A bill put forth in the Utah state legislature on Feb. 27 would force any medical marijuana initiative passed in this November’s election to have a seven month delay before it went into effect, on top of the other delays already written into the bill.
Despite the election being nine months away, one Utah lawmaker is already planning to halt the medical marijuana ballot initiative expected to appear on this November’s mid-term election ballot.
A Republican representative introduced a bill today that would force any citizen initiative on the ballot to go into effect — if passed — at least seven months after the November election. While Rep. Brad Daw’s bill is broad enough to target all initiatives that will be placed on the ballot by the citizens of Utah, supporters of the medical marijuana effort say it’s no coincidence the anti-pot lawmaker’s bill is attempting to shut down a successful effort early.
“Representative Brad Daw has reached a new low in his quest to insert himself and ego between the will of the voters and patients. He now wants to change the rules of the game, in the middle of the game,” said the Utah Patients Coalition in a statement on their Facebook page after news of the bill got out today.

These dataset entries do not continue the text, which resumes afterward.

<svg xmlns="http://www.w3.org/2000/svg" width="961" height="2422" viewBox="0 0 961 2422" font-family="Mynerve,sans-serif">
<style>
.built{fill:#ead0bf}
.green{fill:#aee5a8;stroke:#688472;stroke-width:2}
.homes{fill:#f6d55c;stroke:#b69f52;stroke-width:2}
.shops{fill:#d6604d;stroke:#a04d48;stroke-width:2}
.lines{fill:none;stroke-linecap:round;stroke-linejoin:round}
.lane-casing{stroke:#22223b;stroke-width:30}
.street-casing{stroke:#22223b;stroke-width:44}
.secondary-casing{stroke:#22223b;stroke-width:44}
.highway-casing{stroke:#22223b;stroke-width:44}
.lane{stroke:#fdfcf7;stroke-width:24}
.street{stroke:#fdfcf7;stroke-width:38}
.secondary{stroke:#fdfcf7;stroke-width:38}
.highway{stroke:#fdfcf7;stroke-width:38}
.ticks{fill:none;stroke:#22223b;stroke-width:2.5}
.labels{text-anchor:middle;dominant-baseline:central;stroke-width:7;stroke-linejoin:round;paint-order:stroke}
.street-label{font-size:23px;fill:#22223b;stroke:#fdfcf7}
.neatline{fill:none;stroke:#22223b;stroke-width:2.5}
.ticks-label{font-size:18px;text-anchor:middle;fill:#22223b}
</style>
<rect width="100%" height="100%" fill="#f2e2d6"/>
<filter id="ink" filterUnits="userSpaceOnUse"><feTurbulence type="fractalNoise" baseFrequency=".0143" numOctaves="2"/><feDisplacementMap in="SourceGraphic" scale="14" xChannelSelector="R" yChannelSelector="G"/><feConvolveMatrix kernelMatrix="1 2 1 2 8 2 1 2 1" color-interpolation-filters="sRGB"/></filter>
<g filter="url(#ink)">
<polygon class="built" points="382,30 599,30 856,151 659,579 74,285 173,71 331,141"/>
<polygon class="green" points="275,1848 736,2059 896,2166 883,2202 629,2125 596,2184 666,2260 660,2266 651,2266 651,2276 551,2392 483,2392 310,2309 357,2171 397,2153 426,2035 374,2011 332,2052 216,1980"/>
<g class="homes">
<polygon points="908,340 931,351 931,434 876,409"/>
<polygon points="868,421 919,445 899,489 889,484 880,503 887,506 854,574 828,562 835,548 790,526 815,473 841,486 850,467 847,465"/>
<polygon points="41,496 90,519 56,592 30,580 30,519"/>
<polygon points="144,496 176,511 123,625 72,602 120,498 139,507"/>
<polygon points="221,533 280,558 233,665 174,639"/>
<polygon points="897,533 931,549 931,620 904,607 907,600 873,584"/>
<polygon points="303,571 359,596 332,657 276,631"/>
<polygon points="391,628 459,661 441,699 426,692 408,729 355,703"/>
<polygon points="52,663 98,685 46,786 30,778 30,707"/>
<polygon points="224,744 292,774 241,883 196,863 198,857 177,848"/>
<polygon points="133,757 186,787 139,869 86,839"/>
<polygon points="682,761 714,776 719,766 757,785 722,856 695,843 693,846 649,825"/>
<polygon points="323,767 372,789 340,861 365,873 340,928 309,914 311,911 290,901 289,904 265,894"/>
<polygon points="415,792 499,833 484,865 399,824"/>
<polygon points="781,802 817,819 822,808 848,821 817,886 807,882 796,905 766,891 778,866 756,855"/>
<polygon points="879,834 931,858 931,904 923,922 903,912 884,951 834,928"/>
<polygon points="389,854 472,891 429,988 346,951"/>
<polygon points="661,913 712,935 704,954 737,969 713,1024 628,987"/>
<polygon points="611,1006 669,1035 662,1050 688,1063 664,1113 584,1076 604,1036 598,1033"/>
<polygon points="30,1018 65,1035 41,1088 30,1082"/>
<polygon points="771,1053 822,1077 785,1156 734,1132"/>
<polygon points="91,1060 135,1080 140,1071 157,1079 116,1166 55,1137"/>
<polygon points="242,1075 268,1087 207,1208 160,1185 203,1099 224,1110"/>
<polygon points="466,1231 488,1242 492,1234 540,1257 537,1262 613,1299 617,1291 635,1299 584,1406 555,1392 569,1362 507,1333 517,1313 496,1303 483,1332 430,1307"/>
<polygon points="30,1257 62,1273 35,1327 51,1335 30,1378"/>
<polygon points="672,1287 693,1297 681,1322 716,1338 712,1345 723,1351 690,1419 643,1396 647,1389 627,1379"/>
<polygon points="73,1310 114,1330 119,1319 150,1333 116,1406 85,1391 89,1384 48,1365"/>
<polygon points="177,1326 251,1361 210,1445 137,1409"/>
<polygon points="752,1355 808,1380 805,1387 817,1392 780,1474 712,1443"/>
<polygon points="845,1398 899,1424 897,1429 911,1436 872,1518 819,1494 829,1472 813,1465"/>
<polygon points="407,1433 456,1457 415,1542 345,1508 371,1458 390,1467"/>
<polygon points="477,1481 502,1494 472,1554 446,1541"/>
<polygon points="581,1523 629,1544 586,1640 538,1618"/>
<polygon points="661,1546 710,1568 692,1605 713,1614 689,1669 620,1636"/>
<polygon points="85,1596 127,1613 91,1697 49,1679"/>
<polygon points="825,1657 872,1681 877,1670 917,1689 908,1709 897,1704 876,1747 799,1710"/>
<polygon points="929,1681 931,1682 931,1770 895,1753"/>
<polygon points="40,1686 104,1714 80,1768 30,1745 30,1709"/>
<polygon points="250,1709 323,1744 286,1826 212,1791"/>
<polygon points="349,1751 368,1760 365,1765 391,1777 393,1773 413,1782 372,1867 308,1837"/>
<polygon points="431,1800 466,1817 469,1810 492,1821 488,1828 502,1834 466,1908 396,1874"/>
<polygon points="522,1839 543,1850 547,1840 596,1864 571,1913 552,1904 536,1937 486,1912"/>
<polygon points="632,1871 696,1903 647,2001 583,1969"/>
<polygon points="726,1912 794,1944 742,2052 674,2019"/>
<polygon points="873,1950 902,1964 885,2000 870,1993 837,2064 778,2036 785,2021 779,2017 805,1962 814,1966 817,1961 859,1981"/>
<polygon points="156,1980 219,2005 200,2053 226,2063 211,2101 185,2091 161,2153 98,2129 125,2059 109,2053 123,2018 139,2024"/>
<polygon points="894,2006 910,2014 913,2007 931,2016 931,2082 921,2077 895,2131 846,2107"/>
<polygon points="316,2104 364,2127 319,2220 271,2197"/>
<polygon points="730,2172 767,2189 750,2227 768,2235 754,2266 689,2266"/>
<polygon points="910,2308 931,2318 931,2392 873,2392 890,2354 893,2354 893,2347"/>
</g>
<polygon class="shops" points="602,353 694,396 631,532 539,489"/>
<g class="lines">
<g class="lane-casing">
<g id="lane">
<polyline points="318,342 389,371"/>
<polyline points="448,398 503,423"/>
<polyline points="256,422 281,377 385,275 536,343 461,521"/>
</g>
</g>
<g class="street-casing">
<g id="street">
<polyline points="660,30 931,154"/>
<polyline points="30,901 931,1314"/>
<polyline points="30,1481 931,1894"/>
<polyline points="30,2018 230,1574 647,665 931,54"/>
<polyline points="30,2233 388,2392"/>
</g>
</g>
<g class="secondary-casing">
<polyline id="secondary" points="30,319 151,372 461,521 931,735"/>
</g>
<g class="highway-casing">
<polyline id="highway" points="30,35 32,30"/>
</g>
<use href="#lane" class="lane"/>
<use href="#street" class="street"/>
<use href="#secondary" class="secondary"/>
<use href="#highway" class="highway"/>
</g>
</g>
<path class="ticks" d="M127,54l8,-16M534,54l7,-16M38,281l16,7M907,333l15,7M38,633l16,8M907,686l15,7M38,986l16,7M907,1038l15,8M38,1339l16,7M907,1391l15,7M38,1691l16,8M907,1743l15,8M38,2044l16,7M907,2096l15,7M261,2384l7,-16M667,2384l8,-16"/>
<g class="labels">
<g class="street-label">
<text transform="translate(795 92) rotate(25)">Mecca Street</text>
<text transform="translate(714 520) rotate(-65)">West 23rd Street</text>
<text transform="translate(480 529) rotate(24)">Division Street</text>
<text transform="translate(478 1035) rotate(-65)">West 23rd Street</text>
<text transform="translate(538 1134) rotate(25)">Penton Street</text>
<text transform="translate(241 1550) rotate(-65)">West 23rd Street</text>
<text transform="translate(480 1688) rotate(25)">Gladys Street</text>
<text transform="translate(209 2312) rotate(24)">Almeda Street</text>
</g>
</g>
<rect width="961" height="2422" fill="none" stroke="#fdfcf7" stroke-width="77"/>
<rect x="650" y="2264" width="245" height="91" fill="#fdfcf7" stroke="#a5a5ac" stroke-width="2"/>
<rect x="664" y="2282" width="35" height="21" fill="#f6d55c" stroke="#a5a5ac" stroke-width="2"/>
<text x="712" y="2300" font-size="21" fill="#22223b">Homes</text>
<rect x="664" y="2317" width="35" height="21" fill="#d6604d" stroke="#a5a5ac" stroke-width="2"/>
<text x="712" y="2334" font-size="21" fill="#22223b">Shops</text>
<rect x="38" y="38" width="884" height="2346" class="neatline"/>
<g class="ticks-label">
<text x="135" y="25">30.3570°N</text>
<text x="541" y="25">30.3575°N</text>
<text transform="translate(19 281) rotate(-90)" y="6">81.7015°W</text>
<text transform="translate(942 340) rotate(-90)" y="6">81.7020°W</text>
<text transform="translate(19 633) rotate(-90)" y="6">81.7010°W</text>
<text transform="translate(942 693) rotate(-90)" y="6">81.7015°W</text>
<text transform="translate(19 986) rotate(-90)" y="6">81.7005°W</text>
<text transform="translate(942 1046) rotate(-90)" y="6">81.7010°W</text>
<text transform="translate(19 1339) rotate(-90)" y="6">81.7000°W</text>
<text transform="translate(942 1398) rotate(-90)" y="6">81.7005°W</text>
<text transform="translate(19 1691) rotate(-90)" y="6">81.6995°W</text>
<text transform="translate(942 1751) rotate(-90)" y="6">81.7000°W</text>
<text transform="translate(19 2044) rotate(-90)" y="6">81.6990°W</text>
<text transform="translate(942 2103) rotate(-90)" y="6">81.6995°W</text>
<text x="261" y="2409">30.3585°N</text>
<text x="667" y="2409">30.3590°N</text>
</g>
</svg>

“We think this is not only bad form, but bad policy,” wrote the Utah Patients Collective.
According to UtahPolicy.com, Daw claims the bill is because he doesn’t want people to pay two different tax rates in the same year. But after arguing his stance had nothing to do with usurping the will of the voters and was for simplicity in taxation, Daw referenced the last time lawmakers drew the ire of Utah voters. In 2008, a citizen initiative spearheaded by the state’s public school teachers association quickly repealed, with almost 60 percent of the vote, a school voucher law that the state legislation had passed in 2007. “No one has ever tried to deal with vouchers since,” said Daw, to UtahPolicy.com.
But in regards to the fate of Utah’s current citizen initiative for medical marijuana, the Utah Patients Coalition still needs to gather 113,000 signatures by April to make the November 2018 ballot.
Most people are expecting the Utah Patients Coalition to succeed with getting the initiative on the ballot. The Salt Lake Tribune said last month that support for legalizing marijuana in Utah “hasn’t budged,” with 76 percent of voters saying they were in favor of the move. This all follows the surprising news last fall, when conservative standard bearer and Utah U.S. Senator Orrin Hatch came out in favor of medical marijuana research and even pushing it as an alternative to opioid-based painkillers.
The actual ballot initiative put forth by the Utah Patients Coalition is also extremely strict. It will protect terminal and seriously ill patients via a doctor’s recommendation, and they will be able to access two ounces of flower or 10 grams of oil in 14-day periods. Utahns won’t be able to smoke it and there will be no more than one dispensary per 150,000 residents. If a patient doesn’t have a dispensary within 100 miles of their home by Jan. 1, 2021, they will be issued a permit to grow their own. There won’t be any taxes on the product for patients and the fee structure will offset the state’s expenses in maintaining the program.
The nation’s leading marijuana advocacy organizations are not impressed with the news coming out of Utah.
“If Utah officials need more time to implement approved ballot initiatives, they should do so on a case-by-case basis, not by issuing an unnecessary blanket delay,” NORML Executive Director Erik Altieri told Cannabis Now.
Altieri says if Utah’s medical marijuana initiative were approved as currently written, medical marijuana patient identification cards wouldn’t be required to be issued until 2020 and they wouldn’t have to start accepting industry applications until that year, “which should be more than enough time to get the proper infrastructure in place.”
“It is hard to imagine any valid reason why lawmakers would need a further seven-month delay on top of that to implement something that has already been successfully implemented in close to 30 other states,” said Altieri.
Other Washington, D.C.-based policy reformers echoed Altieri’s statements.
“It looks like a pretty clear-cut way for the legislature to basically veto power over issues that [they] didn’t want to address,” said Morgan Fox, the communications manager for the Marijuana Policy Project, in comments to Cannabis Now.
Fox said that it appears illogical to require further delays for cannabis programs, given that many states have proven that the programs can be built without substantial delay or resources needed.
“Even though marijuana issues do obviously do touch on taxation issues, there’s a clear precedent that pretty much every single medical program in every state has been cost efficient and be able to pay for itself,” Fox said.